Well yeh, raytracing is traditionally done in parallel (as far as I understand) with as many rays as there are cores being done in parallel. Rendering of graphics is perhaps the easiest place to do parallel algorithms (eg. massively parallel modern GPU pipelines with >100 cores). Also from your description what you are doing is called 'spatial hashing'--I think--and is not any kind of quad/oct tree. One more idea for optimization: vectors/arraylists are almost always faster than linked-lists merely because of cache coherency. Maybe try both and see which works better.

These are just things that are occurring to me as I write (I have a little experience with computer graphics myself), take any ideas you like, leave the ones you dont.
Title: Re: AbsurdEngine Voxels
Post by: WarHampster on September 12, 2012, 12:36:01 PM
Yeah that's definitely something I'm looking into. One of the innovations(?) of the method I'm using is that the world is rendered in one "pass." That is, I don't maintain a zbuffer and then project models after the world is rendered but include them in the raycasting algorithm, so I won't have to worry about buffer access issues between threads.

Spatial hashing is different (it uses a grid of fixed size cells) but in this case is a good idea considering I want the world to be dynamic.

Interesting. I actually just implemented my own basic linked list class that does what I need but I'll look into that. Only problem is that I need it to be dynamic and an ArrayList might use more memory.

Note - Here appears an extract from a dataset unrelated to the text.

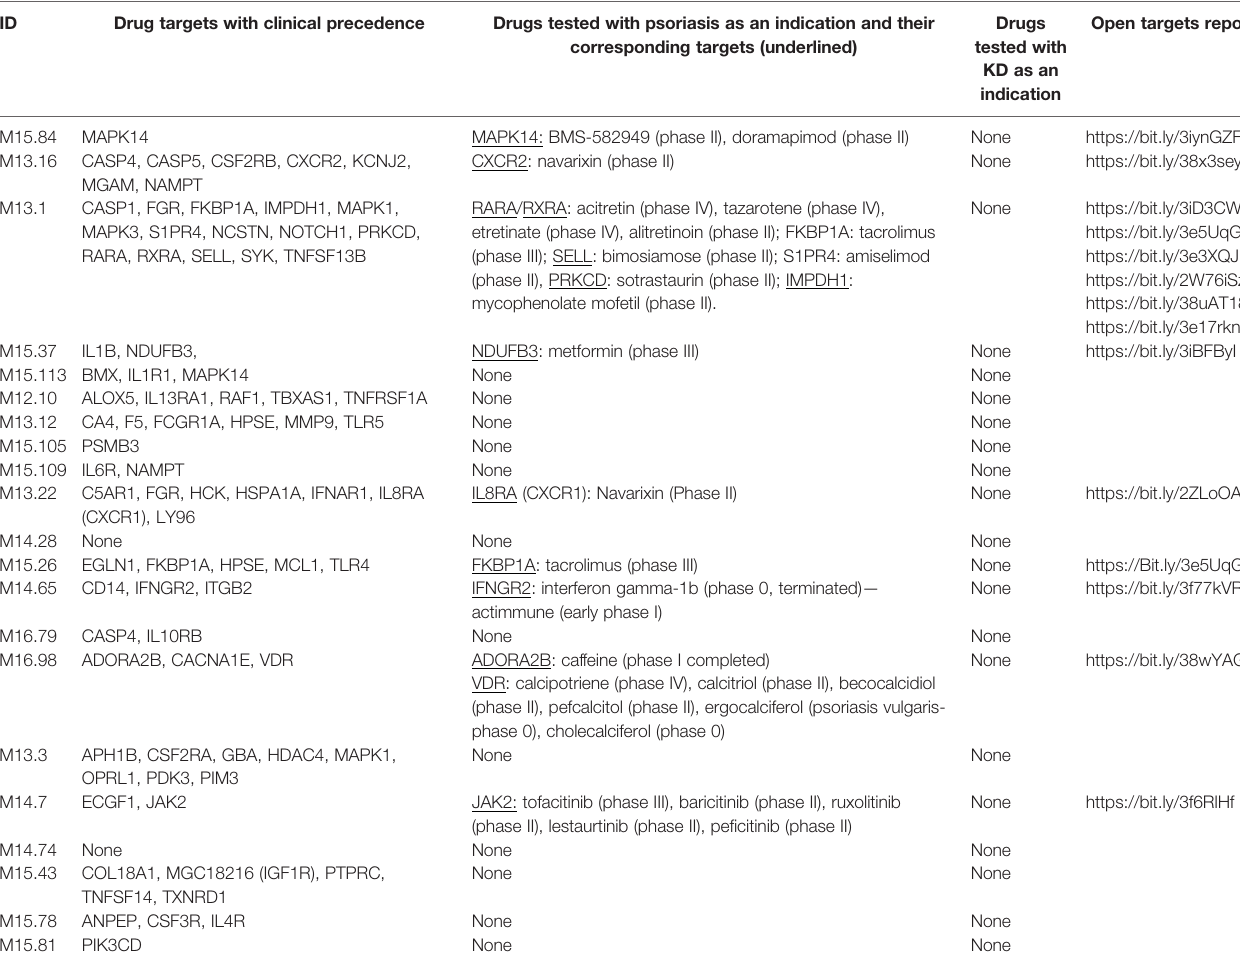
TABLE 1 | Transcripts comprised in aggregate A35 for which the gene products are targetable by existing drugs, and the drugs tested in psoriasis or Kawasaki disease (see Methods ). ID Drug targets with clinical precedence Drugs tested with psoriasis as an indication and their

Right now I'm working on cleaning the math up a little, some weird things happen to models when they're rendered at certain angles that is probably caused by some floating point errors somewhere. I'll probably need to implement filtering of some sort to make up for it.
Title: Re: AbsurdEngine Voxels
Post by: x on September 14, 2012, 03:54:43 AM
Spatial hashing can by dynamic--aka the dynamic nature of hash-tables and rehashing algorithms.
Title: Re: AbsurdEngine Voxels
Post by: WarHampster on September 19, 2012, 06:44:34 PM
I was working on some aliasing issues with the models and realized that it's a problem with the coverage buffer. I think that using an interval tree would avoid the bug so I'm going to implement that now.
Title: Re: AbsurdEngine Voxels
Post by: Gan on September 19, 2012, 09:11:06 PM
My nerdy senses are tingling.
Can't wait to check this fahizzle out. Or play with it, can't wait until you release a coolio API.
Title: Re: AbsurdEngine Voxels
Post by: WarHampster on November 25, 2012, 05:03:24 PM
I've implemented a new coverage buffering algorithm and optimized the raycasting for multiple threads - On my quad-core I get 30+ FPS with as many models as I can spawn before I get bored hitting the spacebar.

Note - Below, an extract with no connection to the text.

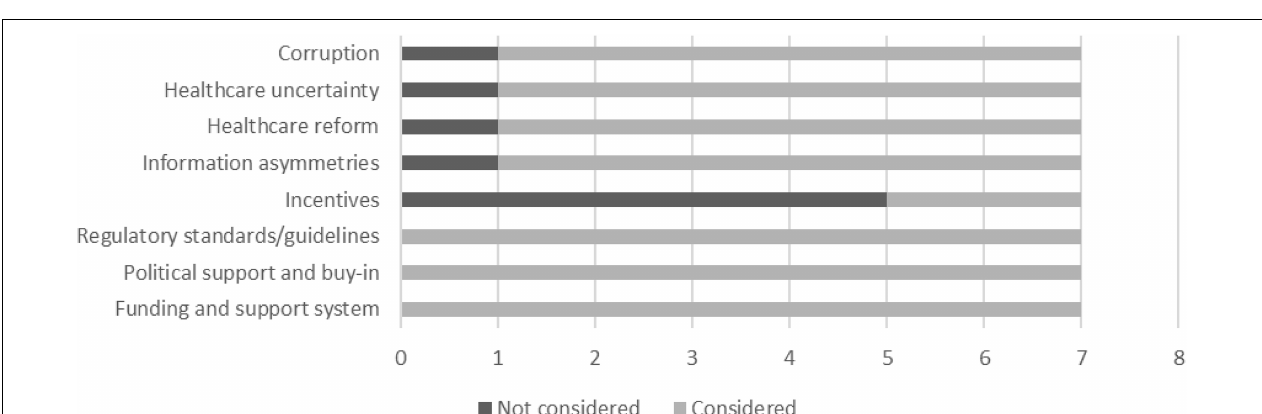
FIGURE 5 | Consideration of external influencing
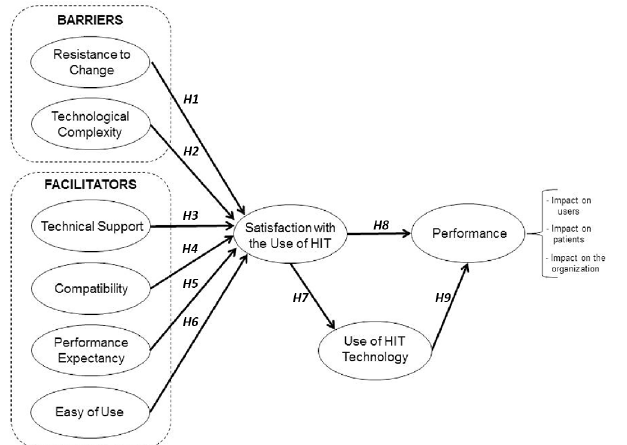
Figure 1. Conceptual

For your testing pleasure: http://www.arcadeoftheabsurd.com/files/macvoxels.app.zip

Spacebar to make a model and R to rotate it. W up, S down, LShift look up, LOption look down. Arrows move and turn.

Give me an average FPS and what CPU you're using.
Title: Re: AbsurdEngine Voxels
Post by: Gan on November 26, 2012, 03:09:56 PM
That's pretty epic. Runs fast. At first is was 100-200fps. Then a solid 30 after I got some models in it.
I really like it and the way it's rendered, the voxels seem to meld together. Is it possible to distinctly color certain pixels or voxel blocks?
Title: Re: AbsurdEngine Voxels
Post by: WarHampster on November 26, 2012, 04:29:55 PM
Brilliant! I can think of a few more optimizations, then I'll add support for loading .vox models.

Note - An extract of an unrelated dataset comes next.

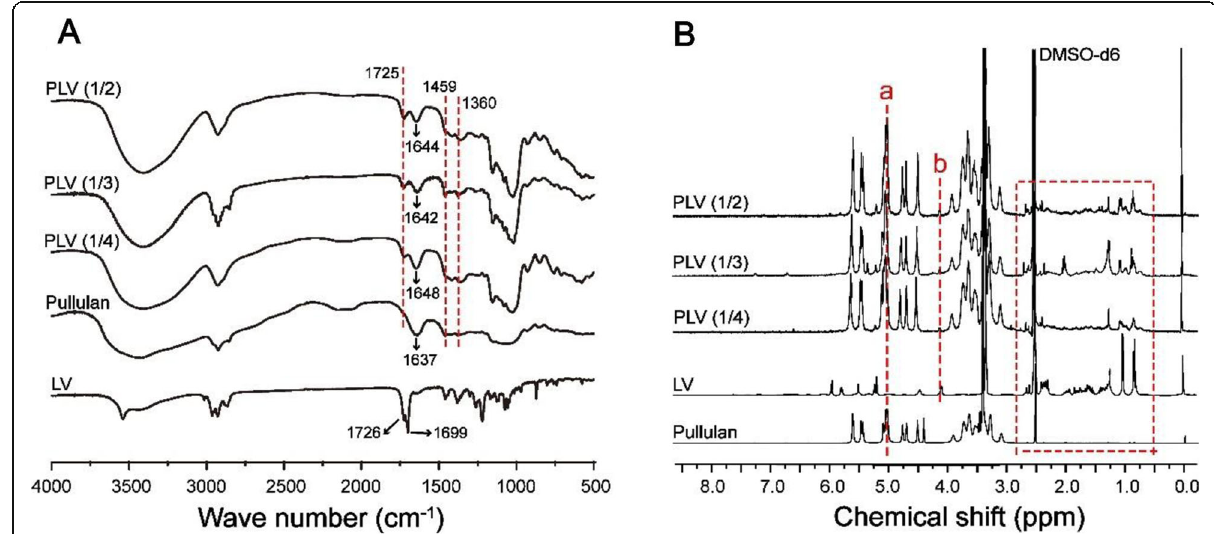
Fig. 3 Structural characterization of pullulan-lovastatin (PLV) conjugates. a FTIR spectra for pullulan, LV, PLV (1/2), PLV (1/3), and PLV (1/4), peaking at 1644, 1642, and 1648 cm − 1 as characteristic peaks of pullulan. The dotted lines at 1360, 1459, and 1725 cm − 1 show the bending vibration peaks of – CH 3 – and – CH 2 – for LV. b 1 H NMR spectra for pullulan, LV, PLV (1/2), PLV (1/3), and PLV (1/4)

Thanks :) I think it will look really cool when I get lights and shadows in. Yeah, of course.
Title: Re: AbsurdEngine Voxels
Post by: Connors on November 26, 2012, 05:30:14 PM
I got similar results to Gan, between 100-200 fps, and when I added a some models it was around 60, and I kept adding them but it was never lower than about 20 fps. I'd like to see how shading looks.